The report, which compared 181 economies worldwide, said out of the total number surveyed Zimbabwe stood at a poor 119 in the pack.
In the Southern African region the country came way behind such nations as South Africa, Botswana, Angola, and Namibia.
It, however, beat regional neighbours Lesotho and Swaziland.
South Africa stood at number 10, Botswana at number 41, Angola (57) and Namibia at number 73.
Lesotho, on the other hand, stood at number 147 in the survey while Swaziland stood at180.
The survey studies investor protection policies compared to best practice in selected economies who make information available to the World Bank.
The higher the score, the greater the investor protection, according to the survey for 2010.
"Zimbabwe is ranked 119 overall for protecting investors," the World Bank said in the report.
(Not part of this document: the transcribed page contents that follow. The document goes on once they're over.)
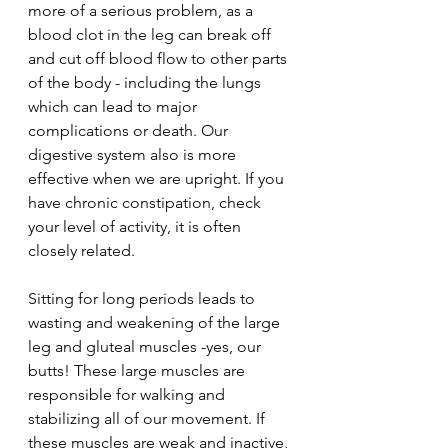
more of a serious problem, as a 
blood clot in the leg can break off 
and cut off blood flow to other parts 
of the body - including the lungs 
which can lead to major 
complications or death. Our 
digestive system also is more 
effective when we are upright. If you 
have chronic constipation, check 
your level of activity, it is often 
closely related.
Sitting for long periods leads to 
wasting and weakening of the large 
leg and gluteal muscles -yes, our 
butts! These large muscles are 
responsible for walking and 
stabilizing all of our movement. If 
these muscles are weak and inactive, 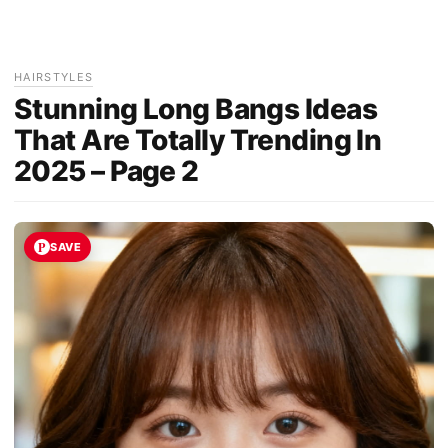
HAIRSTYLES
Stunning Long Bangs Ideas
That Are Totally Trending In
2025 – Page 2
SAVE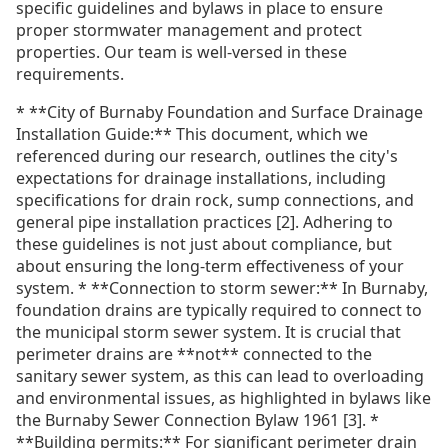
specific guidelines and bylaws in place to ensure
proper stormwater management and protect
properties. Our team is well-versed in these
requirements.
* **City of Burnaby Foundation and Surface Drainage
Installation Guide:** This document, which we
referenced during our research, outlines the city's
expectations for drainage installations, including
specifications for drain rock, sump connections, and
general pipe installation practices [2]. Adhering to
these guidelines is not just about compliance, but
about ensuring the long-term effectiveness of your
system. * **Connection to storm sewer:** In Burnaby,
foundation drains are typically required to connect to
the municipal storm sewer system. It is crucial that
perimeter drains are **not** connected to the
sanitary sewer system, as this can lead to overloading
and environmental issues, as highlighted in bylaws like
the Burnaby Sewer Connection Bylaw 1961 [3]. *
**Building permits:** For significant perimeter drain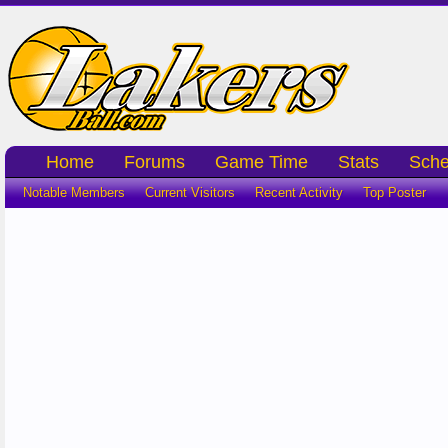
Home
Forums
Game Time
Stats
Sche
Notable Members
Current Visitors
Recent Activity
Top Poster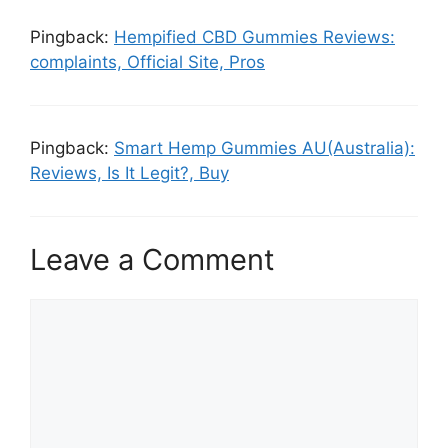
Pingback:
Hempified CBD Gummies Reviews:
complaints, Official Site, Pros
Pingback:
Smart Hemp Gummies AU(Australia):
Reviews, Is It Legit?, Buy
Leave a Comment
Comment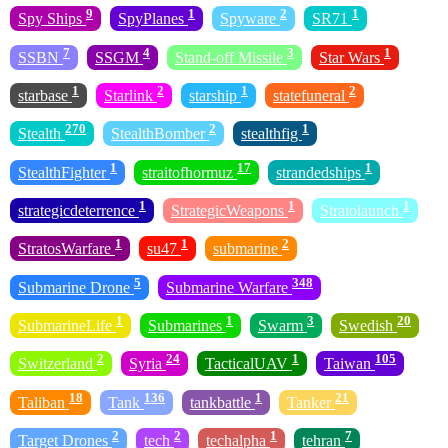
9
1
2
1
Spy Ships
SpyPlanes
Spyware
SR71
7
4
3
1
SSBN
SSGM
Stand-off Missile
Star Wars
1
2
1
2
starbase
Starlink
starship
statefuneral
270
2
1
Stealth
StealthBomber
stealthfig
1
17
1
StealthFighter
straitofhormuz
strandedships
1
1
1
strategicdeterrence
StrategicWeapons
Stratolaunch
1
1
2
StratosWarfare
su47
submarine
5
348
Submarine Drone
Submarine Warfare
1
1
3
20
SubmarineLife
Submarines
Swarm
Swedish
2
24
1
105
Switzerland
Syria
TacticalUAV
Taiwan
18
136
1
21
Taliban
Tank
tankbattle
Tanker
2
2
1
7
Target Drones
tech
techalpha
tehran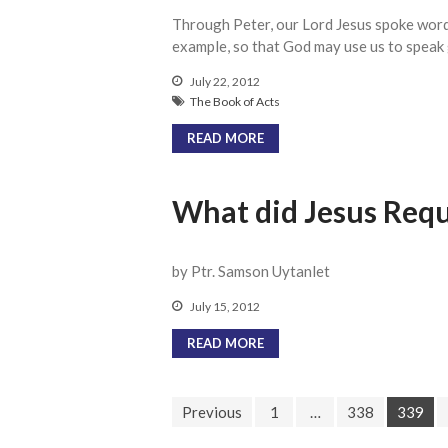
Through Peter, our Lord Jesus spoke words
example, so that God may use us to speak 
July 22, 2012
The Book of Acts
READ MORE
What did Jesus Requ
by Ptr. Samson Uytanlet
July 15, 2012
READ MORE
Previous
1
…
338
339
It describes three dimensions of investor protection such as transparency of transactions, liability for self dealing as well as shareholders' ability to due sue officers and directors for misconduct, the World Bank said.
The Indexes vary between o and 10, with higher values indicting greater disclosure, greater liability of directors, greater powers of shareholders to challenge the transaction, and better investor protection.
Last year Zimbabwe stood at number 114 in the survey.
It, therefore, has moved five places down the ladder as far as investor protection is concerned.